TASK DIRECTIONS
Reproduce the data below word for word, leaving out the pictures.

START INPUT RECORDS

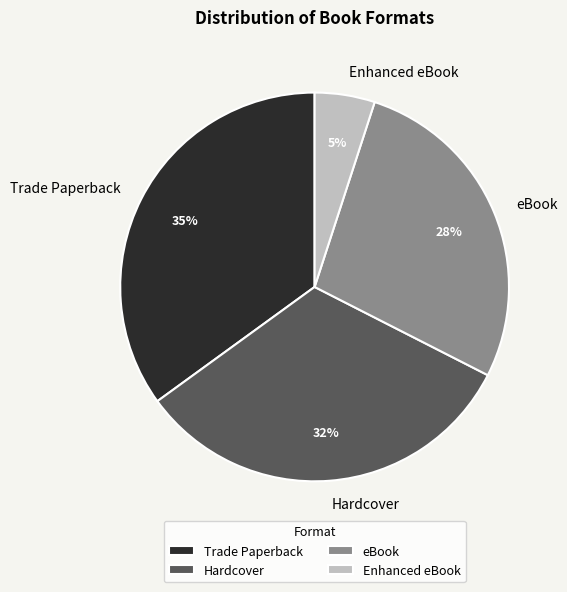

How many slices are in this pie chart?

4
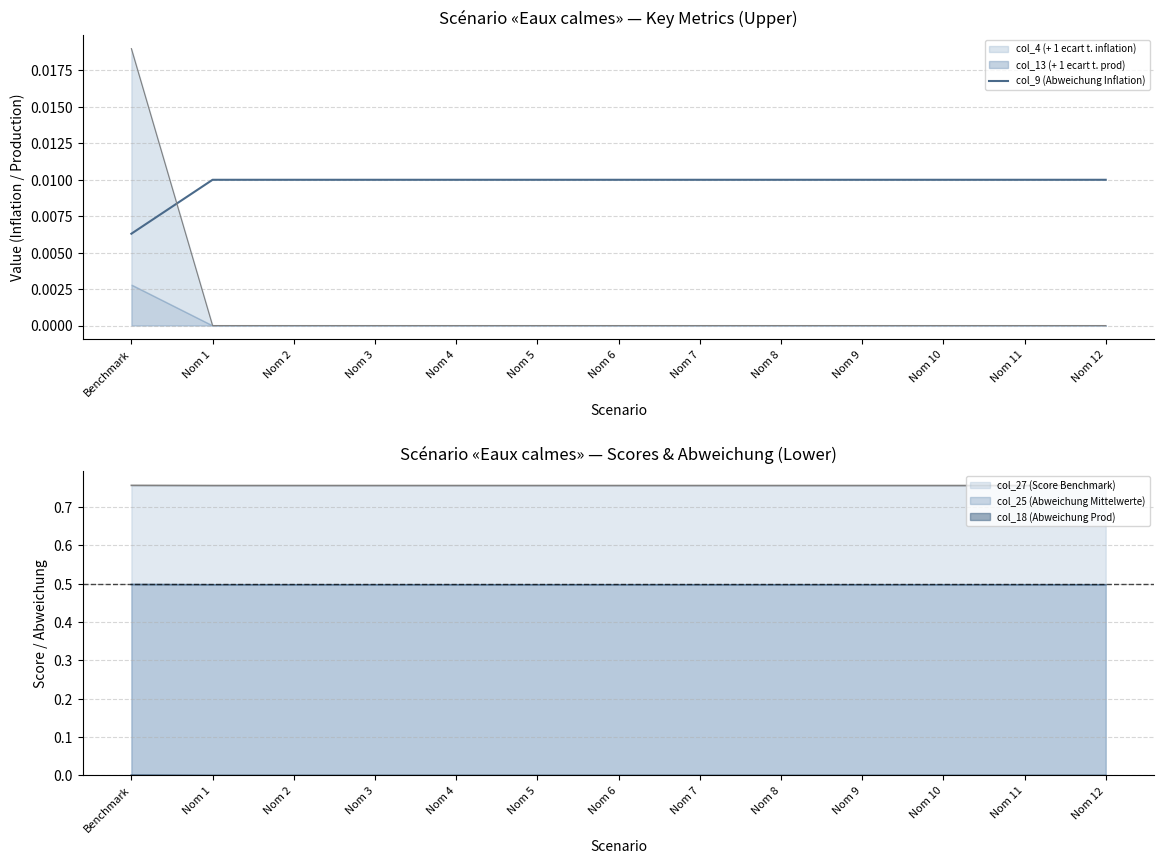

Count the number of categories in the chart.

13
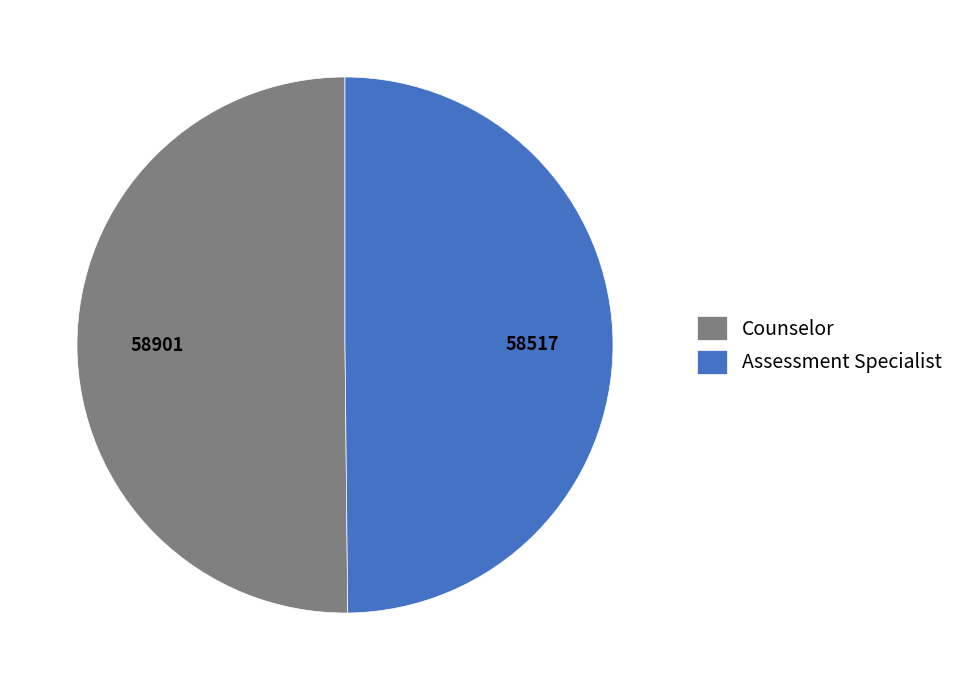

Approximately how many times larger is the value at Counselor compared to Assessment Specialist?

1.0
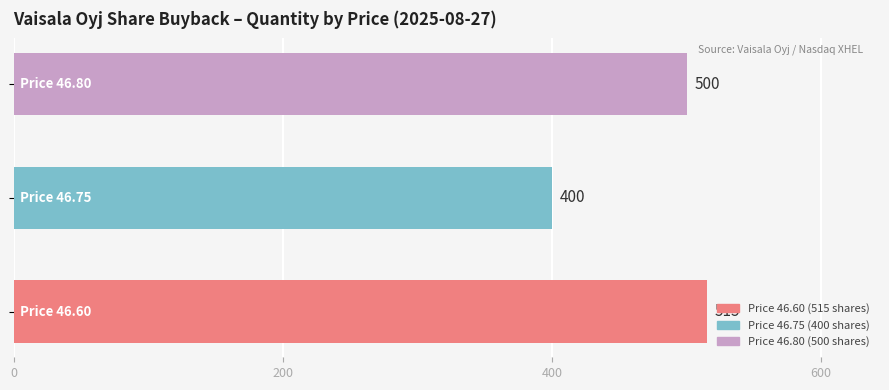

What is the smallest value displayed?

400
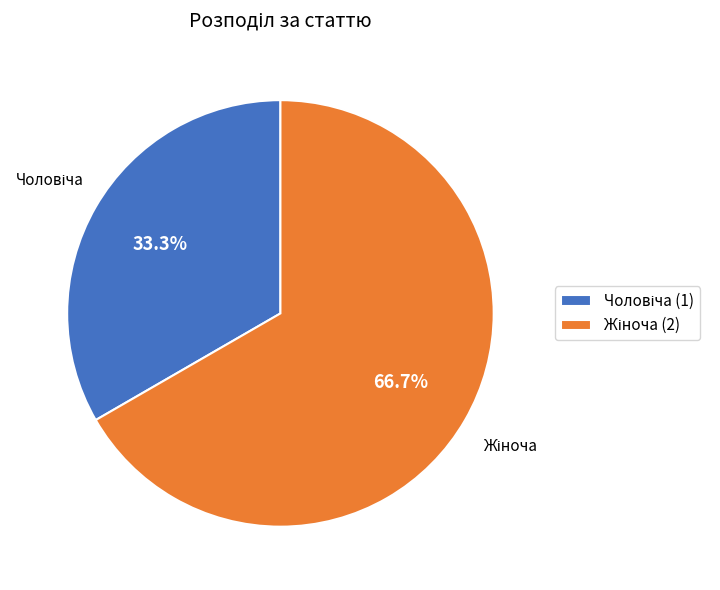

To the nearest percent, what is the combined percentage of Чоловіча and Жіноча?

100%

END INPUT RECORDS

SOLUTION
How many slices are in this pie chart?

4

Count the number of categories in the chart.

13

Approximately how many times larger is the value at Counselor compared to Assessment Specialist?

1.0

What is the smallest value displayed?

400

To the nearest percent, what is the combined percentage of Чоловіча and Жіноча?

100%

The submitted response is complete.